Marcelli, marsicano di Magliano, campione del mondo in linea fra i dilettanti, era il 1968, ma anche due bronzi mondiali e un bronzo olimpico nel quartetto della cento chilometri, anche quest’ultimo conquistato nel 1968, poi professionista. E Rivera, alessandrino di Valle San Bartolomeo, campione europeo nel 1968 e vicecampione del mondo nel 1970 con l’Italia, ma campione del mondo (la Coppa Intercontinentale del 1969, oltre a tre scudetti, quattro Coppe Italia, due Coppe dei Campioni e due Coppe delle Coppe) con il Milan.

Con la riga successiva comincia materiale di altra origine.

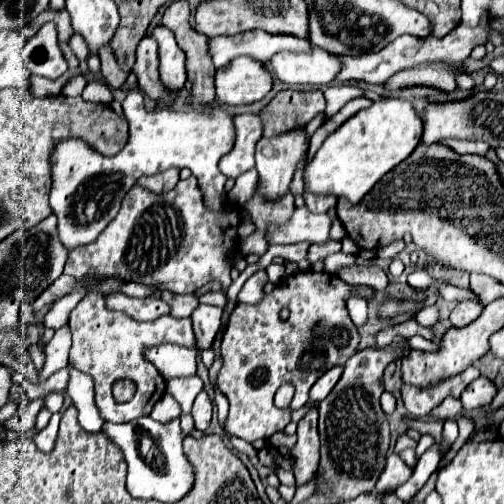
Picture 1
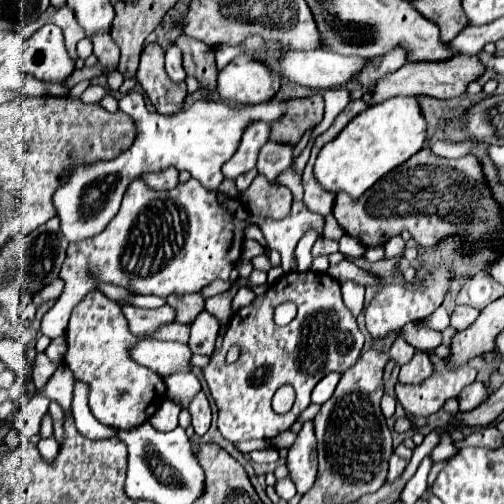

Ad Avezzano, alla festa, tra la folla, nella concitazione, Marcelli è riuscito a farsi ritrarre insieme con Rivera, ma non ha trovato il tempo per raccontargli che, quando correva, sul telaio della sua bicicletta aveva attaccato due fotografie, come due santini: una fotografia era quella di Fausto Coppi, l’altra proprio di Gianni Rivera. E quei due santini lo ispiravano, lo galvanizzavano, lo spingevano a dare il meglio di sé, a trovare nuove forze, a nutrirsi di nuove speranze. Coppi, il Campionissimo, e Rivera, il Golden Boy.